# Headin out in the morning to get STORM



## FahrendorfFarms (Jan 11, 2013)

Leaving here tomorrow morning to Indianapolis to pick up my puppy 3 hour trip 190 miles. Not looking forward to the drive but cant wait to get her.


----------



## Straw Hat Kikos (Jan 11, 2013)

What kind of dog?


----------



## FahrendorfFarms (Jan 11, 2013)

She is a Pyrenees from POORBOY


----------



## Straw Hat Kikos (Jan 11, 2013)

Oh cool. Another BYH member buying from another BYH member.


----------



## neener92 (Jan 11, 2013)

Straw Hat Kikos said:
			
		

> Oh cool. Another BYH member buying from another BYH member.


  How exciting!


----------



## FahrendorfFarms (Jan 12, 2013)

Well she is home in the barn she has a stall where she cans see all the goats and can get in with one pen, she run from side to side looking at them


----------



## poorboys (Jan 13, 2013)

Glad you made it home safely, I know she'll make you a good dog, thanks so much for coming up and getting her, No more till summer. Hope you all enjoy her.


----------



## jodief100 (Jan 13, 2013)

She is soooooo cute!  I had to go over and play with her last night.


----------



## goat boy (Jan 17, 2013)

I bet you REALLY like her ''


----------



## goat boy (Jan 17, 2013)

Post some pics'


----------



## CrazyFlocksters (Jan 17, 2013)

pics please


----------



## Southern by choice (Jan 17, 2013)

Yes... pics please!


@ POORBOYS-   for breeding sound/stable dogs!


----------



## Pearce Pastures (Jan 17, 2013)

Southern by choice said:
			
		

> Yes... pics please!
> 
> 
> @ POORBOYS-   for breeding sound/stable dogs!

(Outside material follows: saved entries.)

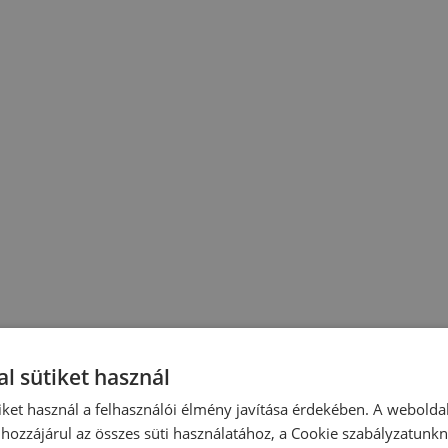
l sütiket használ
iket használ a felhasználói élmény javítása érdekében. A webolda
hozzájárul az összes süti használatához, a Cookie szabályzatunk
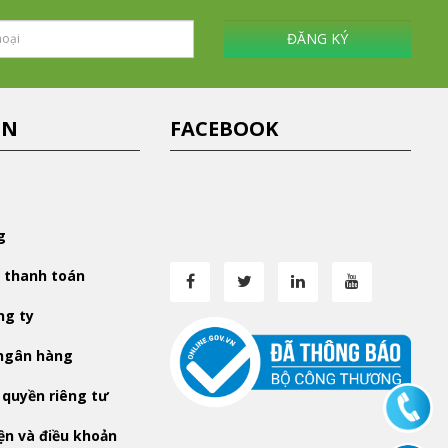
ĐĂNG KÝ
IN
FACEBOOK
g
 thanh toán
ng ty
 ngân hàng
 quyền riêng tư
iện và điều khoản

X2 on the pictures and X2 on the  for Poorboys' puppies!


----------



## FahrendorfFarms (Jan 17, 2013)

she hides when we go to take pics its supposed to warm up saturday, shes gonna spend the whole day in the big pasture with the goats, hopefully she will hold still for some pics, i weighed her she weighs 18 lbs


----------



## goat boy (Jan 17, 2013)

How old is she


----------



## Stubbornhillfarm (Jan 18, 2013)

Can't wait to see pics and congratulations!  I wish you the best trying to get her to hold still for a good photo.  Mine are 9 months old and I can't get them to hold still for a decent picture.


----------



## FahrendorfFarms (Jan 18, 2013)

Shes is 11 weeks this weekend


----------